Assignment P4

Perl Assignment P4 (Perl Programming Assignment)

I recently did a psycholinguistics experiment where subjects were given sentences and asked to rate them on a 1-to-5 scale for how plausible they sound. My colleagues used Microsoft Excel to organize the stimuli and the data we collected into spreadsheets, but I wanted to manipulate the data myself using Perl on my Unix machine. So I got them to save the relevant files in "comma-separated values" format (.csv) and send them to me. The files they sent me are:

mapping.sv_umd.list1
Contains verb1, verb2, index1, index2 for the stimuli, showing which items should be paired up for the statistical analysis. (Each pair has a reciprocal verb, e.g. "kissed", paired up with a non-reciprocal verb, e.g. "predicted", because the study was looking at the effects of reciprocality in on-line sentence processing. See a recent paper we wrote if you're interested in that.)
plausibilitySV01.csv
Contains Index,Source,Verb,1,2,3,4,5,SUM,Mean where
- "Index" is the item number from the survey form,
- "Source" can be ignored,
- "Verb" is the verb we're testing
- Column titled 1..5 contains the number of people who gave the referred-to rating as their answer for this item
- "Sum" is the sum of the 1-5 numbers
- "Mean" is the mean (= average) rating for this item.
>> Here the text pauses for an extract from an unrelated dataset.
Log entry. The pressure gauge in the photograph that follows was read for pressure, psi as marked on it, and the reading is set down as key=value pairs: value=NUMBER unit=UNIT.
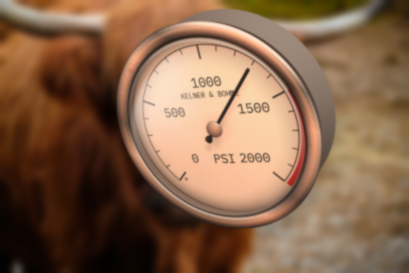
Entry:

The main Perl program I needed took each pair of items, as specified in mapping.sv_umd.list1, and found the "mean rating" values for those two items by looking up the items in plausibilitySV01.csv. For example, the first pair specifies that item 83 was paired up with item 76 (for the verbs "battled" and "judged"), so the first line of my output file contained

  4   3.066666667

I was then able to feed this output (two columns of numbers) to a different program I have for computing the relevant statistic (it was a paired t-test) in order to discover whether or not one column has significantly higher ratings than the other column.

Your job is to do the same thing: write the program I've just described, which produces two columns of numerical output.